Activity — When you answer, copy every line of the listing below exactly.

Data for processing —
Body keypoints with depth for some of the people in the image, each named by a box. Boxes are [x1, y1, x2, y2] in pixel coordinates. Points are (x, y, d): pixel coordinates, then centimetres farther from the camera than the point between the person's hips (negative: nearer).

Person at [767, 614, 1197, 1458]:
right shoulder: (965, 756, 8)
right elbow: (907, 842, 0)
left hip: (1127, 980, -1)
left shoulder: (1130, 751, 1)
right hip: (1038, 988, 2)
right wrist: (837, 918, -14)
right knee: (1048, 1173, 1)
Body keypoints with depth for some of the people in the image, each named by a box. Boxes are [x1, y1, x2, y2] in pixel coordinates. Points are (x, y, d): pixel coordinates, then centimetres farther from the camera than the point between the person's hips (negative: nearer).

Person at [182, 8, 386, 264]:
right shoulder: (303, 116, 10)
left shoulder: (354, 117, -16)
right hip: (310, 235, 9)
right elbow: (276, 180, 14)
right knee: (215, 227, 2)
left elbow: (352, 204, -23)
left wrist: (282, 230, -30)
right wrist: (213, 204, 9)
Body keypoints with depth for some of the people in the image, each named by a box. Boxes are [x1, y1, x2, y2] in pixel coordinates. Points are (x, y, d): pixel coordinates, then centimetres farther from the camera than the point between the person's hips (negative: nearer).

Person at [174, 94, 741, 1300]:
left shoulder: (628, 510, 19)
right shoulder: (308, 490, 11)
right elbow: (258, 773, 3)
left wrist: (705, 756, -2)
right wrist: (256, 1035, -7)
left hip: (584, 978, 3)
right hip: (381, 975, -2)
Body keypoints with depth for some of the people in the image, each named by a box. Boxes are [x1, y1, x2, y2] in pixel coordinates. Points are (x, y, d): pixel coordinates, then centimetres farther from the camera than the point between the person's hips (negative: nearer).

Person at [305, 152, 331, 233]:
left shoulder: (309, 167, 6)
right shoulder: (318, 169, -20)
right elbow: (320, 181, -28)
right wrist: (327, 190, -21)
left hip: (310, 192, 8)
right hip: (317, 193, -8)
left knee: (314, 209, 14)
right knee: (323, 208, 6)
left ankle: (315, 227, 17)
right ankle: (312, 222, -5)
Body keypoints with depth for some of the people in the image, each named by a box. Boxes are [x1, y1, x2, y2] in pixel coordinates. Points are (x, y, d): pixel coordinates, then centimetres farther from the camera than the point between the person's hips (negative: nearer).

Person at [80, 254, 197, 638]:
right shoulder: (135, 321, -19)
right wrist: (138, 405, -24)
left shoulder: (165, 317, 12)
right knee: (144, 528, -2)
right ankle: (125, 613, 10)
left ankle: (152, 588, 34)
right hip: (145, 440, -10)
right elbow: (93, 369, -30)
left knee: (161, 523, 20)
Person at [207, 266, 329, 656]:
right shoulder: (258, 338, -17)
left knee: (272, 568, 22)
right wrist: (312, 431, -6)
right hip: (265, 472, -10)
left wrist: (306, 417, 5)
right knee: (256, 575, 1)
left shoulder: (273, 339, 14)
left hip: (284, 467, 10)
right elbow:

Written reply —
Body keypoints with depth for some of the people in the image, each named by a box. Boxes are [x1, y1, x2, y2] in pixel coordinates. Points are (x, y, d): pixel coordinates, then centimetres farther from the camera than the point between the person's hips (negative: nearer).

Person at [767, 614, 1197, 1458]:
right shoulder: (965, 756, 8)
right elbow: (907, 842, 0)
left hip: (1127, 980, -1)
left shoulder: (1130, 751, 1)
right hip: (1038, 988, 2)
right wrist: (837, 918, -14)
right knee: (1048, 1173, 1)
Body keypoints with depth for some of the people in the image, each named by a box. Boxes are [x1, y1, x2, y2] in pixel coordinates. Points are (x, y, d): pixel coordinates, then centimetres farther from the camera than the point between the person's hips (negative: nearer).

Person at [182, 8, 386, 264]:
right shoulder: (303, 116, 10)
left shoulder: (354, 117, -16)
right hip: (310, 235, 9)
right elbow: (276, 180, 14)
right knee: (215, 227, 2)
left elbow: (352, 204, -23)
left wrist: (282, 230, -30)
right wrist: (213, 204, 9)
Body keypoints with depth for some of the people in the image, each named by a box. Boxes are [x1, y1, x2, y2] in pixel coordinates. Points are (x, y, d): pixel coordinates, then centimetres farther from the camera than the point between the person's hips (negative: nearer).

Person at [174, 94, 741, 1300]:
left shoulder: (628, 510, 19)
right shoulder: (308, 490, 11)
right elbow: (258, 773, 3)
left wrist: (705, 756, -2)
right wrist: (256, 1035, -7)
left hip: (584, 978, 3)
right hip: (381, 975, -2)
Body keypoints with depth for some of the people in the image, each named by a box. Boxes are [x1, y1, x2, y2] in pixel coordinates. Points are (x, y, d): pixel coordinates, then centimetres farther from the camera than the point between the person's hips (negative: nearer).

Person at [305, 152, 331, 233]:
left shoulder: (309, 167, 6)
right shoulder: (318, 169, -20)
right elbow: (320, 181, -28)
right wrist: (327, 190, -21)
left hip: (310, 192, 8)
right hip: (317, 193, -8)
left knee: (314, 209, 14)
right knee: (323, 208, 6)
left ankle: (315, 227, 17)
right ankle: (312, 222, -5)
Body keypoints with depth for some of the people in the image, each named by a box. Boxes are [x1, y1, x2, y2] in pixel coordinates. Points are (x, y, d): pixel coordinates, then centimetres farther from the camera than the point between the person's hips (negative: nearer).

Person at [80, 254, 197, 638]:
right shoulder: (135, 321, -19)
right wrist: (138, 405, -24)
left shoulder: (165, 317, 12)
right knee: (144, 528, -2)
right ankle: (125, 613, 10)
left ankle: (152, 588, 34)
right hip: (145, 440, -10)
right elbow: (93, 369, -30)
left knee: (161, 523, 20)
Person at [207, 266, 329, 656]:
right shoulder: (258, 338, -17)
left knee: (272, 568, 22)
right wrist: (312, 431, -6)
right hip: (265, 472, -10)
left wrist: (306, 417, 5)
right knee: (256, 575, 1)
left shoulder: (273, 339, 14)
left hip: (284, 467, 10)
right elbow:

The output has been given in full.